POST /api/v1/v3/storage/{bucket_id}/credentials creates or reuses the idempotent evidence row before returning the one-time credential material. The response includes credential_session_id and a user-safe session evidence summary so operators and clients can correlate later audit/history without needing the secret-bearing response again.

The service adapter boundary lives under packages/services/storage:

ProviderAdapter.CompileGrantPolicy compiles GPUaaS grants into provider policy material.
ProviderAdapter.ApplyGrant and RevokeGrant reconcile provider policy.
ProviderAdapter.IssueCredential returns one-time short-lived credential material for direct S3/SDK/workload use.
ProviderAdapter.RevokeCredential is best-effort because active STS session revocation depends on provider capability.

Audit Requirements¶

Audit every privileged storage/IAM mutation:

storage.bucket.create
storage.bucket.delete
storage.grant.create
storage.grant.revoke
storage.credential.issue
storage.credential.rotate
storage.credential.revoke
storage.mount.attach
storage.mount.detach

Audit rows must preserve:

actor user or service account
owning project
granted principal
bucket/prefix
permissions
expiration
provider backend type
credential session ID when provider credential material is issued
correlation ID

Do not log raw provider credentials.

Provider credential issuance also uses IAM Token Issuer audit actions:

successful direct provider credential issuance writes auth.provider_credential.issue and storage.credential.issue
denied issuance writes auth.provider_credential.deny when the caller or reusable credential identity can be safely attributed
provider-side or evidence-only revocation writes auth.provider_credential.revoke and storage.credential.revoke

V3 UI Implications¶

Storage workbench needs to show:

owned buckets
shared-with-this-project buckets
bucket owner project
grants and audiences
attached workloads
credential posture, without revealing secrets
provider capability hints

Launch flows need inline bucket selection across:

owned project buckets
buckets shared with the active project
datasets/artifacts that are read-only
output/checkpoint buckets that are writable

Direct S3 credential issuance should be a deliberate action with visible TTL and scope summary.

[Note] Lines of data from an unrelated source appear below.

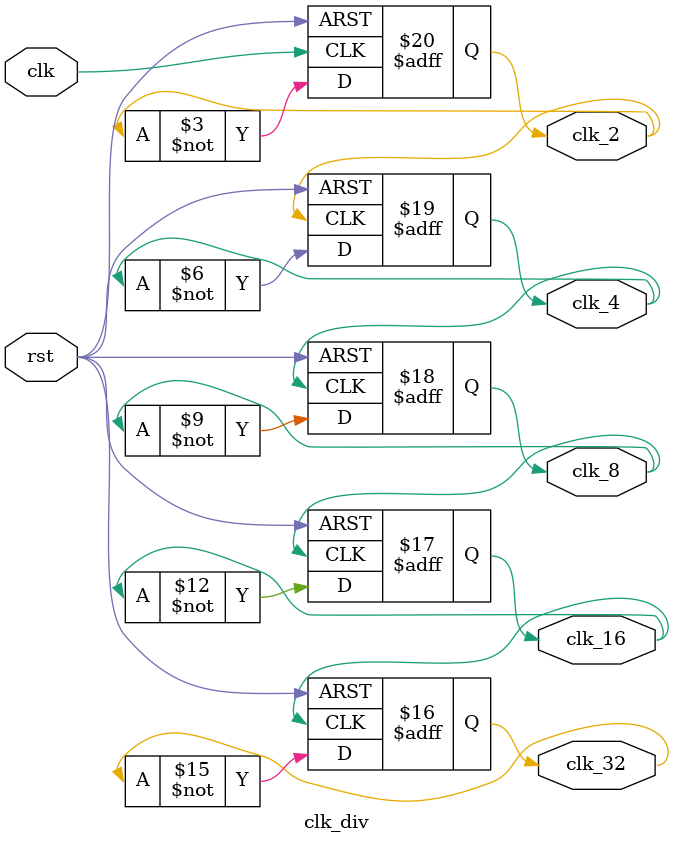
<source format=v>
module clk_div(
     input wire           clk,
	                      rst, 
	 output reg           clk_2,
	                      clk_4,
					      clk_8,
					      clk_16,
					      clk_32
);
     always @(posedge clk,negedge rst) begin
	     if(!rst)
		     clk_2<=0;
		 else 
	     clk_2 <= ~clk_2;
	 end
	 
     always @(posedge clk_2,negedge rst) begin
	     if(!rst)
		     clk_4<=0;
		 else 
	     clk_4 <= ~clk_4;
	 end

     always @(posedge clk_4,negedge rst) begin
	     if(!rst)
		     clk_8<=0;
		 else 
	     clk_8 <= ~clk_8;
	 end

     always @(posedge clk_8,negedge rst) begin
	     if(!rst)
		     clk_16<=0;
		 else 
	     clk_16 <= ~clk_16;
	 end

     always @(posedge clk_16,negedge rst) begin
	     if(!rst)
		     clk_32<=0;
		 else 
	     clk_32 <= ~clk_32;
	 end	 
 
endmodule
</source>
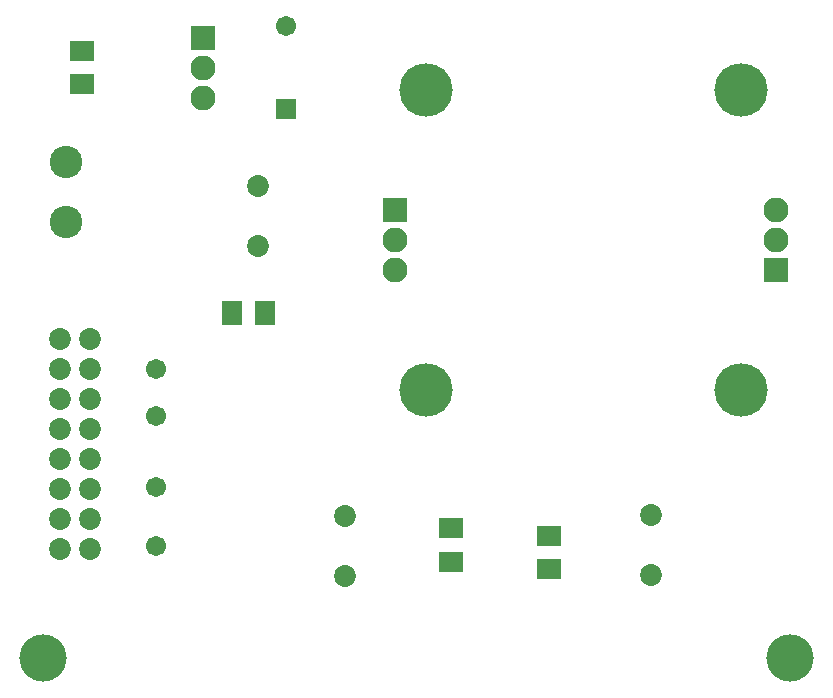
<source format=gbr>
G04 DipTrace 3.3.1.1*
G04 TopMask.gbr*
%MOIN*%
G04 #@! TF.FileFunction,Soldermask,Top*
G04 #@! TF.Part,Single*
%ADD27C,0.15748*%
%ADD33R,0.071024X0.078898*%
%ADD35C,0.108031*%
%ADD37R,0.078898X0.071024*%
%ADD39C,0.067087*%
%ADD41R,0.067087X0.067087*%
%ADD43C,0.067087*%
%ADD45C,0.072992*%
%ADD47C,0.082835*%
%ADD49R,0.082835X0.082835*%
%ADD51C,0.178031*%
%ADD53C,0.073031*%
%FSLAX26Y26*%
G04*
G70*
G90*
G75*
G01*
G04 TopMask*
%LPD*%
D53*
X585920Y1495936D3*
Y1395936D3*
Y1295936D3*
Y1195936D3*
Y1095936D3*
Y995936D3*
Y895936D3*
X685920D3*
Y995936D3*
Y1095936D3*
Y1195936D3*
Y1295936D3*
Y1395936D3*
Y1495936D3*
Y1595936D3*
X585920D3*
D27*
X530068Y533130D3*
X3016929D3*
D51*
X2854024Y2426440D3*
Y1426440D3*
D49*
X1702846Y2025772D3*
D47*
Y1925772D3*
Y1825772D3*
D49*
X2972753Y1826440D3*
D47*
Y1926440D3*
Y2026440D3*
D51*
X1804874Y2425772D3*
Y1425772D3*
D45*
X1246823Y1905239D3*
Y2105239D3*
X2553552Y807735D3*
Y1007735D3*
X1535912Y805769D3*
Y1005769D3*
D43*
X905827Y905827D3*
Y1102677D3*
Y1338898D3*
Y1496378D3*
D49*
X1063307Y2598740D3*
D47*
Y2498740D3*
Y2398740D3*
D41*
X1338898Y2362520D3*
D39*
Y2638110D3*
D37*
X658079Y2446337D3*
Y2556573D3*
D35*
X603990Y1986190D3*
Y2186190D3*
D37*
X1889265Y853766D3*
Y964003D3*
X2215875Y830194D3*
Y940430D3*
D33*
X1157354Y1683322D3*
X1267591D3*
M02*

</source>
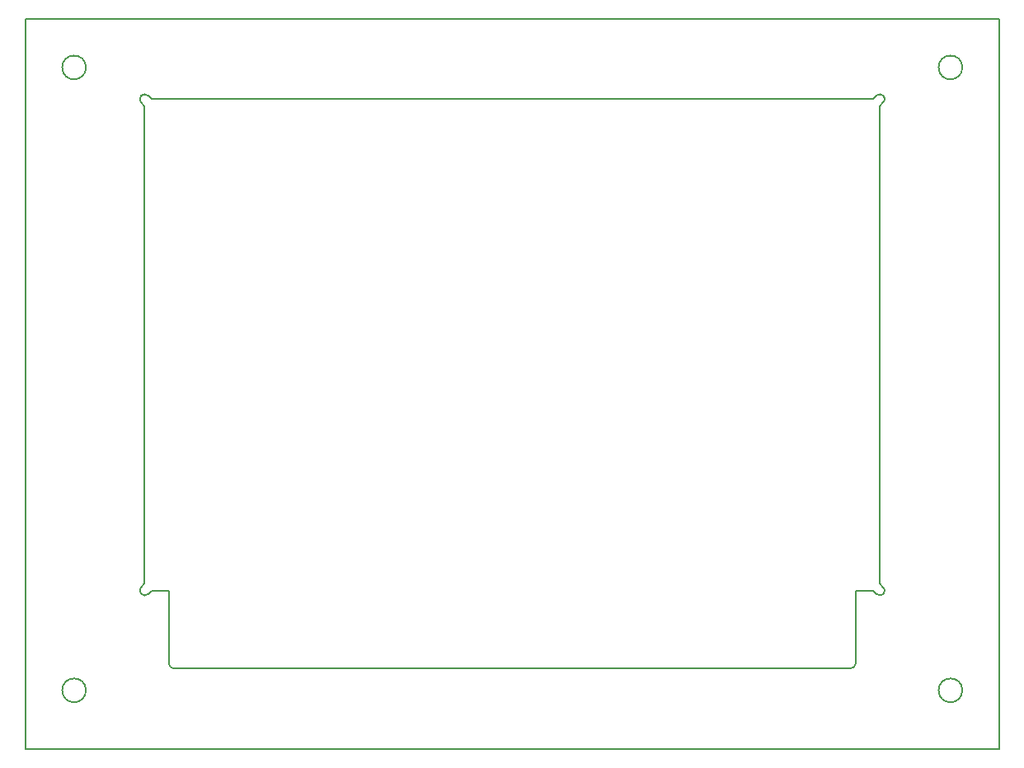
<source format=gbr>
%TF.GenerationSoftware,KiCad,Pcbnew,5.1.9-73d0e3b20d~88~ubuntu20.04.1*%
%TF.CreationDate,2021-04-15T11:19:29-07:00*%
%TF.ProjectId,frame_50x75,6672616d-655f-4353-9078-37352e6b6963,2*%
%TF.SameCoordinates,Original*%
%TF.FileFunction,Profile,NP*%
%FSLAX46Y46*%
G04 Gerber Fmt 4.6, Leading zero omitted, Abs format (unit mm)*
G04 Created by KiCad (PCBNEW 5.1.9-73d0e3b20d~88~ubuntu20.04.1) date 2021-04-15 11:19:29*
%MOMM*%
%LPD*%
G01*
G04 APERTURE LIST*
%TA.AperFunction,Profile*%
%ADD10C,0.200000*%
%TD*%
G04 APERTURE END LIST*
D10*
X225003551Y-109046444D02*
G75*
G02*
X224296445Y-109753552I-353553J-353554D01*
G01*
X143120000Y-55650000D02*
G75*
G03*
X143120000Y-55650000I-1220000J0D01*
G01*
X224649999Y-108692893D02*
X225003552Y-109046446D01*
X225003552Y-59253553D02*
X224649999Y-59607106D01*
X151649998Y-109399999D02*
X149857105Y-109399998D01*
X224296444Y-58546447D02*
G75*
G02*
X225003552Y-59253553I353554J-353553D01*
G01*
X149149999Y-108692893D02*
X149150000Y-59607106D01*
X149503552Y-58546446D02*
X149857105Y-58900000D01*
X136899999Y-50650000D02*
X236899999Y-50650000D01*
X222149998Y-109399999D02*
X222149998Y-116899998D01*
X236899999Y-125649999D02*
X136900000Y-125649998D01*
X149857105Y-109399998D02*
X149503552Y-109753552D01*
X149150000Y-59607106D02*
X148796446Y-59253553D01*
X236899999Y-50650000D02*
X236899999Y-125649999D01*
X233119999Y-55650000D02*
G75*
G03*
X233119999Y-55650000I-1220000J0D01*
G01*
X143120000Y-119649999D02*
G75*
G03*
X143120000Y-119649999I-1220000J0D01*
G01*
X148796446Y-109046446D02*
X149149999Y-108692893D01*
X233119999Y-119649999D02*
G75*
G03*
X233119999Y-119649999I-1220000J0D01*
G01*
X136900000Y-125649998D02*
X136899999Y-50650000D01*
X151649999Y-116899999D02*
X151649998Y-109399999D01*
X149503552Y-109753550D02*
G75*
G02*
X148796446Y-109046446I-353553J353552D01*
G01*
X222149999Y-116899998D02*
G75*
G02*
X221649998Y-117399999I-500001J0D01*
G01*
X223942892Y-58900000D02*
X224296445Y-58546446D01*
X224296445Y-109753552D02*
X223942892Y-109399998D01*
X221649998Y-117399999D02*
X152149998Y-117399998D01*
X224649999Y-59607106D02*
X224649999Y-108692893D01*
X149857105Y-58900000D02*
X223942892Y-58900000D01*
X223942892Y-109399998D02*
X222149998Y-109399999D01*
X152149998Y-117399998D02*
G75*
G02*
X151649999Y-116899999I0J499999D01*
G01*
X148796448Y-59253554D02*
G75*
G02*
X149503552Y-58546446I353552J353554D01*
G01*
M02*

</source>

Non-Goals For First Slice¶

global user home buckets outside projects
public buckets
anonymous S3 access
broad tenant-wide write grants
exposing WEKA admin concepts directly in the UI
making WEKA the source of truth for GPUaaS IAM

First Implementation Slice¶

Project-owned buckets/namespaces.
Prefix-capable grants between projects.
Workload/app service-account credentials for mounts and S3 access.
Short-lived user credentials for direct S3 client access.
WEKA provider adapter hidden behind storage interfaces.
v3 read models for owner, shared audiences, mounts, flags, and provider capability hints.